Chaos Theology

Dispatches from Fr. Charitas

Monday, May 14, 2018

I have been reading about the field of mechanics and mathematics known as Chaos Theory.  I probably thinking that you may not be so interested in such matters as I am, but I read them with a theologian’s eye.  What is this Chaos idea?   ‘Chaos’ is an interdisciplinary theory stating that within the apparent randomness of chaotic complex systems, there are underlying patterns, constant feedback loops, repetition, self-similarity, fractals, self-organization, and reliance on programming at the initial point known as sensitive dependence on initial conditions.  Wikipedia  Clear?  Probably not but let me continue.

At the very outset of the Creation Story we have these words …“In the beginning God created the heaven and the earth. And the earth was without form, and void; and darkness was upon the face of the deep.
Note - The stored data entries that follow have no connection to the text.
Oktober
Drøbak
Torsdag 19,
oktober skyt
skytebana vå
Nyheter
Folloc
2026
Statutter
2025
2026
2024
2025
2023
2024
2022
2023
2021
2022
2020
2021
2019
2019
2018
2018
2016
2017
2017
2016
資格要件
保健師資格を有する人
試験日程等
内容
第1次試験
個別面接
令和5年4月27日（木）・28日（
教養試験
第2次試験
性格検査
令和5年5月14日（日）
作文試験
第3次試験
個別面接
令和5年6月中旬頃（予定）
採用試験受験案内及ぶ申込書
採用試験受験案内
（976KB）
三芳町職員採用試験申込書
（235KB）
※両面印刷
And the Spirit of God moved upon the face of the waters.”   Traditionally, theologians have stated that the moving Spirit of the Creator began a process of bringing chaos into order.  But, of late, I have considered that the process is creating order by way of chaos.

When we observe the mechanisms of Life and the physics of the Universe, we find that within the seemingly well-ordered whole is a self-balancing chaos, ever- changing, ever-compensating, and remarkably always giving an internal dynamic to the maturation of Creation.  Nothing is perfect, but somehow in the grand view the outcome of this chaos is a organism that perfectly fulfills its purpose.
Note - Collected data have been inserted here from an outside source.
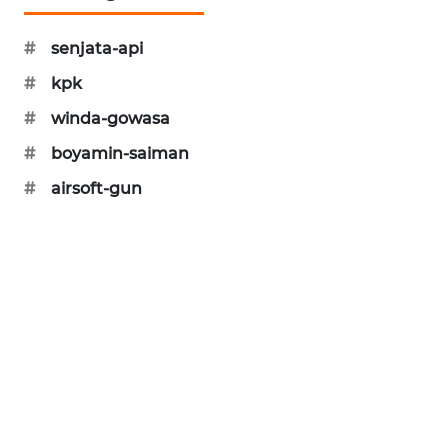
PORTAL
KONSUMEN
#
senjata-api
#
kpk
FORWAMKI
#
winda-gowasa
ALPERKLINAS
#
boyamin-saiman
#
airsoft-gun
FORJASIDA
TAMBANG
NEWS
SITUNGIR
NEWS
SIDIKALANG
NEWS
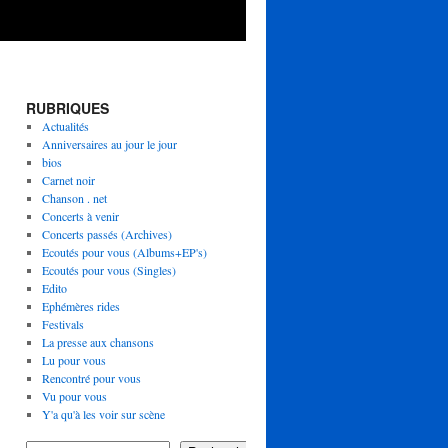
RUBRIQUES
Actualités
Anniversaires au jour le jour
bios
Carnet noir
Chanson . net
Concerts à venir
Concerts passés (Archives)
Ecoutés pour vous (Albums+EP's)
Ecoutés pour vous (Singles)
Edito
Ephémères rides
Festivals
La presse aux chansons
Lu pour vous
Rencontré pour vous
Vu pour vous
Y'a qu'à les voir sur scène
oak treeNearby is a grand, old oak.  As far as oak trees it is a perfect example of an oak.  Where if I were designing an oak tree might make the branches straight and the leaves perfectly spaced, the oak tree under the guidance of its Creation chooses to have branches that bend and turn, this way and that, with seemingly little care for perfection.  If you inspected its roots of that oak tree, you find a tangle of roots going every which way.   Yet … in an order that is beyond our human definition of order … this oak tree is a most “perfect” oak, perfectly fulfilling its mission of being an oak tree in Creation.  And in time, its acorn will grow into oak trees that are very much alike but yet each a little different.

Be ye perfect as God is perfect.  But be ye not perfect as the Pharisees try to be perfect.  They are strict with the rules and heavy-handed in control, but in the end, they make poor oak trees.  But to be Loving in an imperfect world by way of imperfect means … is God’s Way of attaining Perfection.